Cops to turn heat on offenders

EXPRESS NEWS SERVICE  
SURAT, April 7: All speed merchants beware. For the police would be hot on their heels faster than before. A press of button and the police will know the details of the owner of the offending vehicles.

And so after the police department prepared a computerised data on all vehicles and their owners within 30 days, speedsters would find it difficult to escape as their vehicle number would ensure that the keepers of the law would get to them eventually.

Or so, Police Commissioner Kuldeep Sharma claimed at the Road Safety Council meeting on Tuesday, adding that the arrangement would also help arrest people involved in road accidents.

Some of the important decision taken at the meeting included reducing the time by an hour during which luxury buses were allowed in the city limits. All the buses would enter between 9 pm and 8 am and those violating the directive would be seized, Sharma added.

In a bid to reduce traffic congestion around the Surat railway station, the Gujarat State Road Transport Corporation was asked to make some adjustments on the bus routes. Accordingly, buses coming from Sarthana Octroi Post will be taken to GSRTC workshop after passing via Geetanjali crossroads and old Varachha Police Station.

Buses coming from Puna-Kumbharia road will also be taken to GSRTC workshop via Anil Dyeing Circle to Bombay Market. While the changes were suggested to the GSRTC divisional controller, the corporation was asked to maintain the central stand and various stations in a better way.

Taking into account the plight of elderly people who found it difficult to get into buses due to the rush, the meeting decided to deploy policemen at the central bus stand to ensure that passengers stand in queue and maintain order. The hindrance to traffic by buses parked near the Linear Bus Stand was also taken up at the meeting.

It was also decided to seize school autorickshaws carrying more than nine children, if they were found erring for the second time. The permit of drivers would also be cancelled.

According to J K Shah of Surat Municipal Corporation, traffic signals were working at 70 traffic junctions and they would shortly be installed at 13 new junctions, including Ramnagar, Circuit House, Ambikaniketan, Timliawad, Athwagate and Delhi Gate.

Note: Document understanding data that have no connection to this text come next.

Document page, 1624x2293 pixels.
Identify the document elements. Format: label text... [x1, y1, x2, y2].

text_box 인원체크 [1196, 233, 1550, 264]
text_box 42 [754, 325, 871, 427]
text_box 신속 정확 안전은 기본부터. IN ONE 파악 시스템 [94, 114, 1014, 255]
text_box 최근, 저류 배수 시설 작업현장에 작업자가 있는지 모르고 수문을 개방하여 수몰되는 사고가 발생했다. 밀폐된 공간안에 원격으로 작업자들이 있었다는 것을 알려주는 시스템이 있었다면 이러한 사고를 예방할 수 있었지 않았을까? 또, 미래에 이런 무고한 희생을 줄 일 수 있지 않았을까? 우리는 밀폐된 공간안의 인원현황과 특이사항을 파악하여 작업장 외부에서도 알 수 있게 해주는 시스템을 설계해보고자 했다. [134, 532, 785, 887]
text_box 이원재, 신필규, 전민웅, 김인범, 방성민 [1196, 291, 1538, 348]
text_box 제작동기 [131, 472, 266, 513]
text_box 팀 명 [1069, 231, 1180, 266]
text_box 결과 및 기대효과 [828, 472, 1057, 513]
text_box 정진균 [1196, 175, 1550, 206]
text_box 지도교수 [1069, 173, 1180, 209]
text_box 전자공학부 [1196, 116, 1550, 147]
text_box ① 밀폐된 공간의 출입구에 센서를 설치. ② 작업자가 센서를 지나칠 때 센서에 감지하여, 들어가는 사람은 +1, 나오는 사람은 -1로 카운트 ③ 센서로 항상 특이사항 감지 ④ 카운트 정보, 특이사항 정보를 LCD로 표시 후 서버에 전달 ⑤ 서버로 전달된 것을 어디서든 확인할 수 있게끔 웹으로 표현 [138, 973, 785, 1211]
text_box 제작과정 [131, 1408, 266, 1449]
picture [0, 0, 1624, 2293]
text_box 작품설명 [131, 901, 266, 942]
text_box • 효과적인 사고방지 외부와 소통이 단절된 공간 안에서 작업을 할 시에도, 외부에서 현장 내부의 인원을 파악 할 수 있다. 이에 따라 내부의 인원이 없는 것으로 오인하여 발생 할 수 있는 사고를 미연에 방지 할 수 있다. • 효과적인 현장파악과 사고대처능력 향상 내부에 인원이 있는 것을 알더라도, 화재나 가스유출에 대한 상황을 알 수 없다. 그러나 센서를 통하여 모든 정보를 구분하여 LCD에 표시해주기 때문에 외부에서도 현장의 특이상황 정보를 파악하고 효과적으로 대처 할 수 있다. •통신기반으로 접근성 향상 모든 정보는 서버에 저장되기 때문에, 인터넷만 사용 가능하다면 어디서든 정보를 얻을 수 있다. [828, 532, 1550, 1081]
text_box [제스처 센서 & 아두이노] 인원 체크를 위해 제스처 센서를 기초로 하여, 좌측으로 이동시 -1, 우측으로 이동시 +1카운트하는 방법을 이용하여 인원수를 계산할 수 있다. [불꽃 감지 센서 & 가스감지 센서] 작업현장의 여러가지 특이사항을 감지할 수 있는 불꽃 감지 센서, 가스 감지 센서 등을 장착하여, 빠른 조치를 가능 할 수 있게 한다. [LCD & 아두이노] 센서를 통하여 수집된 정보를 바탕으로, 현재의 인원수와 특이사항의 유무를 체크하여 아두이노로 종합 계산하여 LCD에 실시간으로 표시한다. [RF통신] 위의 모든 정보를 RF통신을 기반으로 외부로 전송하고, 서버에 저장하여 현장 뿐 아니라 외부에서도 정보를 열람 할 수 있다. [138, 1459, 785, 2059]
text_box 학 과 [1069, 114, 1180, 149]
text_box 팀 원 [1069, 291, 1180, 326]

As traffic rules were always followed in breach on the three-and-a-half-kms-long Varachha road, Sharma directed policemen to deal with them strictly. Describing the airhorns `illegal', including those installed in GSRTC buses, the corporation was asked to remove it.

While Regional Transport Officer K M Patel said that autorickshaws running on adulterated fuel were being seized for 30 to 45 days, Sharma said that three-wheelers should ply on meter if customers insisted on it.

Additional Police Commissioner H P Singh, Deputy Commissioner of Police I M Desai, Additional Police Commissioner C J Rathod, and GSRTC Division Controller Nanubhai Patel were among those who attended the meeting and took part in the discussion.